> [PROBLEM STATEMENT]:
Output only the lines of the entries that follow, starting at the one with "adipose tissue shows" and running down to the one with "urothelial carcinoma was", both included and unchanged.

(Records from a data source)
□ □ □ □
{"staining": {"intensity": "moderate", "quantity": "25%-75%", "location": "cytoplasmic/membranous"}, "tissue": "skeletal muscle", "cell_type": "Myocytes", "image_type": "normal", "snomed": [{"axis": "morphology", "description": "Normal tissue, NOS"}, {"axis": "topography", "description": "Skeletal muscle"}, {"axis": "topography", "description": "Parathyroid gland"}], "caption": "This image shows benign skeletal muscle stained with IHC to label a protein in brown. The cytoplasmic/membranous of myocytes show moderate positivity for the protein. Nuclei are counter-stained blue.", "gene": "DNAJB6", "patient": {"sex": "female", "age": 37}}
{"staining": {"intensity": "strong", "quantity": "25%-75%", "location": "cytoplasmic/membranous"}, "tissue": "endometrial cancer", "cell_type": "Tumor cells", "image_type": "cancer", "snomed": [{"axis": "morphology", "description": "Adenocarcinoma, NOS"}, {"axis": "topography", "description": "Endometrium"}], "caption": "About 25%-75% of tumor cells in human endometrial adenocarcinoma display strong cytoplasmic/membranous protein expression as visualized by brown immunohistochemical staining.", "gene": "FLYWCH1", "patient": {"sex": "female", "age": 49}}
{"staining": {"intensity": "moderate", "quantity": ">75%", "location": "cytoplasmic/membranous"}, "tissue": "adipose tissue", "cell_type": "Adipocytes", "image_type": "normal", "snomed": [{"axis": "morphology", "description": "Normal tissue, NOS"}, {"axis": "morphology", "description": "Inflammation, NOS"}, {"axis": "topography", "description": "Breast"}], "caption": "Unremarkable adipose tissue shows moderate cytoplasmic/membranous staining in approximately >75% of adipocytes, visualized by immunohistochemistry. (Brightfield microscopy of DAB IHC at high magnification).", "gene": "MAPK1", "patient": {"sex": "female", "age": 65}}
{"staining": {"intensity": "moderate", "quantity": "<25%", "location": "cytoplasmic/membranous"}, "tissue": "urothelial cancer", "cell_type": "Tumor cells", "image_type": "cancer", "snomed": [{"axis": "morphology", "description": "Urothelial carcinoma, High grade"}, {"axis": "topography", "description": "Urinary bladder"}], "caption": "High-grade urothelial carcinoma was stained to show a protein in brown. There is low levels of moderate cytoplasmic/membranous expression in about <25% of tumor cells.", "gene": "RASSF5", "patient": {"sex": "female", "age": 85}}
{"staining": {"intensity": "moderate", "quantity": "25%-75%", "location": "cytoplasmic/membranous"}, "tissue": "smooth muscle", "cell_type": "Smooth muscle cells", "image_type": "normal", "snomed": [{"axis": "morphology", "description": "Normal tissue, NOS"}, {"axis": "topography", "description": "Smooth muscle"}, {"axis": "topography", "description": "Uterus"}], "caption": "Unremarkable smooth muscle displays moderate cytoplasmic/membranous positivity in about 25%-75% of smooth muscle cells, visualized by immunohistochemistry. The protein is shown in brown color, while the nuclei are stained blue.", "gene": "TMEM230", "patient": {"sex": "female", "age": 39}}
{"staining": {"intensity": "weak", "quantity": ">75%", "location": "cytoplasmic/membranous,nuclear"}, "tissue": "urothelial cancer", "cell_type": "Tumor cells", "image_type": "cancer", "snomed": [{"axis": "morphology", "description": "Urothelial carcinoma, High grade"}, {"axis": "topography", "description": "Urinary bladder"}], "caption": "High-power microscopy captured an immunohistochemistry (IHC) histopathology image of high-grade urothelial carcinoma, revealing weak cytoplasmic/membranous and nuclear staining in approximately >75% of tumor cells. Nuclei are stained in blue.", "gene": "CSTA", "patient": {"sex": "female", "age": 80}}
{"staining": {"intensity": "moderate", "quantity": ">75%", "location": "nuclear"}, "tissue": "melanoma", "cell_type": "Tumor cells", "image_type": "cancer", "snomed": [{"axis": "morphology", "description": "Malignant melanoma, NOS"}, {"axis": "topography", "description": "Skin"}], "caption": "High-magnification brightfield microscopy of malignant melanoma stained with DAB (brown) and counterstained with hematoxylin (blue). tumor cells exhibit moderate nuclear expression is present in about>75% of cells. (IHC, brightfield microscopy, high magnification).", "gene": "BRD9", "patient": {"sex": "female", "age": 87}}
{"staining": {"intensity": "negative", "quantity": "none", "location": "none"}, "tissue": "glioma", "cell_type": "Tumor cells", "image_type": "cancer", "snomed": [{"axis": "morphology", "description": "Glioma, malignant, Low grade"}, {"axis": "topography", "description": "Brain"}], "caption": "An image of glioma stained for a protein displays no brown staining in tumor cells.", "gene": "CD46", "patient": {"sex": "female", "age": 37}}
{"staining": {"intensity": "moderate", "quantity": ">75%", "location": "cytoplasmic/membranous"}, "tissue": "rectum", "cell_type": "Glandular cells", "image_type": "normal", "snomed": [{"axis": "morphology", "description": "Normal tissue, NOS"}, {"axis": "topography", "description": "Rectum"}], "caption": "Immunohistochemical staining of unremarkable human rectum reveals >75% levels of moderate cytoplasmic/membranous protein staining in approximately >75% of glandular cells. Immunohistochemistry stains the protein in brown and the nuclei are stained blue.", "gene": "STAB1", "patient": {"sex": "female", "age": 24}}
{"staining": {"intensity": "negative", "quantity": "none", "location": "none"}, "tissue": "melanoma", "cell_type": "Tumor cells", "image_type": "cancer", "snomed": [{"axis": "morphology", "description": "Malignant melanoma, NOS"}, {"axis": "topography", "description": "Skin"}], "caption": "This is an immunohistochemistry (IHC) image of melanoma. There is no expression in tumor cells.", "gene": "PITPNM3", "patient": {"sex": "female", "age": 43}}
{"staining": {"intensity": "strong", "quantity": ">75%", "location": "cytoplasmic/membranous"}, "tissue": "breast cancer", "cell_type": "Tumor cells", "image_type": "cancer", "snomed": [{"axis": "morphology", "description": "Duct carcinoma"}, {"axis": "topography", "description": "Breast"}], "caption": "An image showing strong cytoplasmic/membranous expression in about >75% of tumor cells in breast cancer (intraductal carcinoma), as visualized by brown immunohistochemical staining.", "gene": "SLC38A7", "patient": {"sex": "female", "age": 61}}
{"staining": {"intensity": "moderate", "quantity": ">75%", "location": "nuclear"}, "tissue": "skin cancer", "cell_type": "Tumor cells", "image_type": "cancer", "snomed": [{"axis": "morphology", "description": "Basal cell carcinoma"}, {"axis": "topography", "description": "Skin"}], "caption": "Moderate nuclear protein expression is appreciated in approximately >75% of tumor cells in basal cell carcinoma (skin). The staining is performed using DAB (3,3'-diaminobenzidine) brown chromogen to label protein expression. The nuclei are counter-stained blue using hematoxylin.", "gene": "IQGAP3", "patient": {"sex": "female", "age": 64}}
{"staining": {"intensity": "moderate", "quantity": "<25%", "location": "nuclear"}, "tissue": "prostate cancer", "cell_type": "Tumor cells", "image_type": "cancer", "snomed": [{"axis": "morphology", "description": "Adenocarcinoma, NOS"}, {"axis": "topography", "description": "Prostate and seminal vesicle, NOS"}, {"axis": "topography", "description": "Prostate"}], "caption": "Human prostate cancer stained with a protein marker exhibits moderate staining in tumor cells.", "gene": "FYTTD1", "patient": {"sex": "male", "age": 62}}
□ □ □ □
> [OUTPUT FOR THIS TASK]:
{"staining": {"intensity": "moderate", "quantity": ">75%", "location": "cytoplasmic/membranous"}, "tissue": "adipose tissue", "cell_type": "Adipocytes", "image_type": "normal", "snomed": [{"axis": "morphology", "description": "Normal tissue, NOS"}, {"axis": "morphology", "description": "Inflammation, NOS"}, {"axis": "topography", "description": "Breast"}], "caption": "Unremarkable adipose tissue shows moderate cytoplasmic/membranous staining in approximately >75% of adipocytes, visualized by immunohistochemistry. (Brightfield microscopy of DAB IHC at high magnification).", "gene": "MAPK1", "patient": {"sex": "female", "age": 65}}
{"staining": {"intensity": "moderate", "quantity": "<25%", "location": "cytoplasmic/membranous"}, "tissue": "urothelial cancer", "cell_type": "Tumor cells", "image_type": "cancer", "snomed": [{"axis": "morphology", "description": "Urothelial carcinoma, High grade"}, {"axis": "topography", "description": "Urinary bladder"}], "caption": "High-grade urothelial carcinoma was stained to show a protein in brown. There is low levels of moderate cytoplasmic/membranous expression in about <25% of tumor cells.", "gene": "RASSF5", "patient": {"sex": "female", "age": 85}}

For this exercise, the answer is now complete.